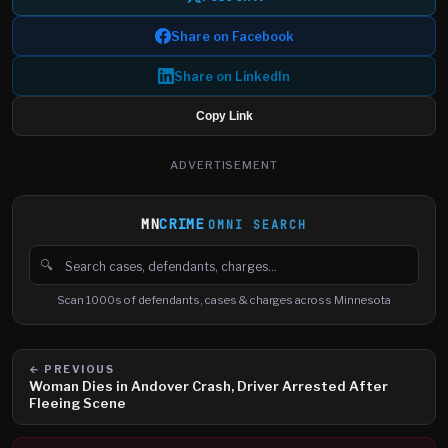
Share on Facebook
Share on LinkedIn
Copy Link
ADVERTISEMENT
MN
CRIME
OMNI SEARCH
🔍
Search cases, defendants and charges
Scan 1000s of defendants, cases & charges across Minnesota
← PREVIOUS
Woman Dies in Andover Crash, Driver Arrested After
Fleeing Scene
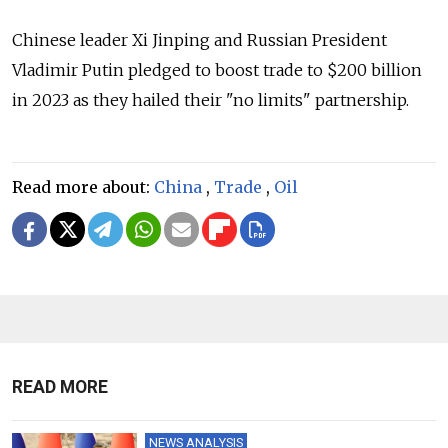
Chinese leader Xi Jinping and Russian President
Vladimir Putin pledged to boost trade to $200 billion
in 2023 as they hailed their "no limits" partnership.
Read more about:
China
,
Trade
,
Oil
READ MORE
NEWS ANALYSIS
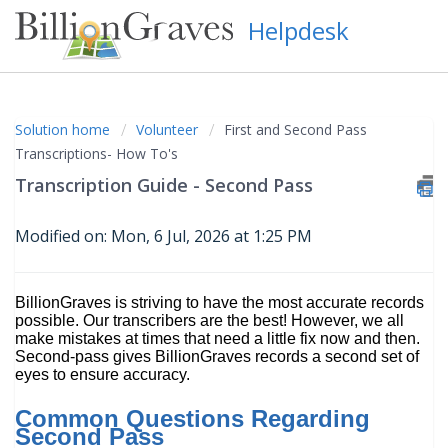
Helpdesk
Solution home
Volunteer
First and Second Pass
Transcriptions- How To's
Transcription Guide - Second Pass
Modified on: Mon, 6 Jul, 2026 at 1:25 PM
BillionGraves is striving to have the most accurate records
possible. Our transcribers are the best! However, we all
make mistakes at times that need a little fix now and then.
Second-pass gives BillionGraves records a second set of
eyes to ensure accuracy.
Common Questions Regarding
Second Pass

Exercise aim – Write out the listing above without alteration, from the line holding "Chinese leader Xi" through its final line, both included, omitting the pictures.

Written answer –
Chinese leader Xi Jinping and Russian President
Vladimir Putin pledged to boost trade to $200 billion
in 2023 as they hailed their "no limits" partnership.
Read more about:
China
,
Trade
,
Oil
READ MORE
NEWS ANALYSIS
Helpdesk
Solution home
Volunteer
First and Second Pass
Transcriptions- How To's
Transcription Guide - Second Pass
Modified on: Mon, 6 Jul, 2026 at 1:25 PM
BillionGraves is striving to have the most accurate records
possible. Our transcribers are the best! However, we all
make mistakes at times that need a little fix now and then.
Second-pass gives BillionGraves records a second set of
eyes to ensure accuracy.
Common Questions Regarding
Second Pass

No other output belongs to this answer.